── Available records

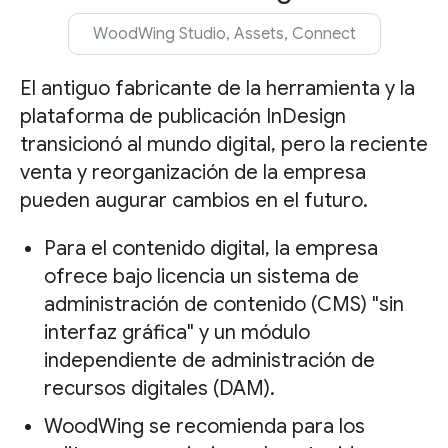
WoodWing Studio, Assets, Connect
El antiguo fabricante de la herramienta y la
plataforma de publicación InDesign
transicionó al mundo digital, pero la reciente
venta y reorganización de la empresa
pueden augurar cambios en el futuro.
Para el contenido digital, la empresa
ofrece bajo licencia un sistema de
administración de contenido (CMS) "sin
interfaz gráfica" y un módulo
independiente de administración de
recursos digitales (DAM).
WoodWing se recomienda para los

────

### [About this exercise]
Reproduce the data above with every instance of "empresa" replaced by "compañía" and everything else left unchanged. Omit the pictures from your answer.

### [Answer space]
WoodWing Studio, Assets, Connect
El antiguo fabricante de la herramienta y la
plataforma de publicación InDesign
transicionó al mundo digital, pero la reciente
venta y reorganización de la compañía
pueden augurar cambios en el futuro.
Para el contenido digital, la compañía
ofrece bajo licencia un sistema de
administración de contenido (CMS) "sin
interfaz gráfica" y un módulo
independiente de administración de
recursos digitales (DAM).
WoodWing se recomienda para los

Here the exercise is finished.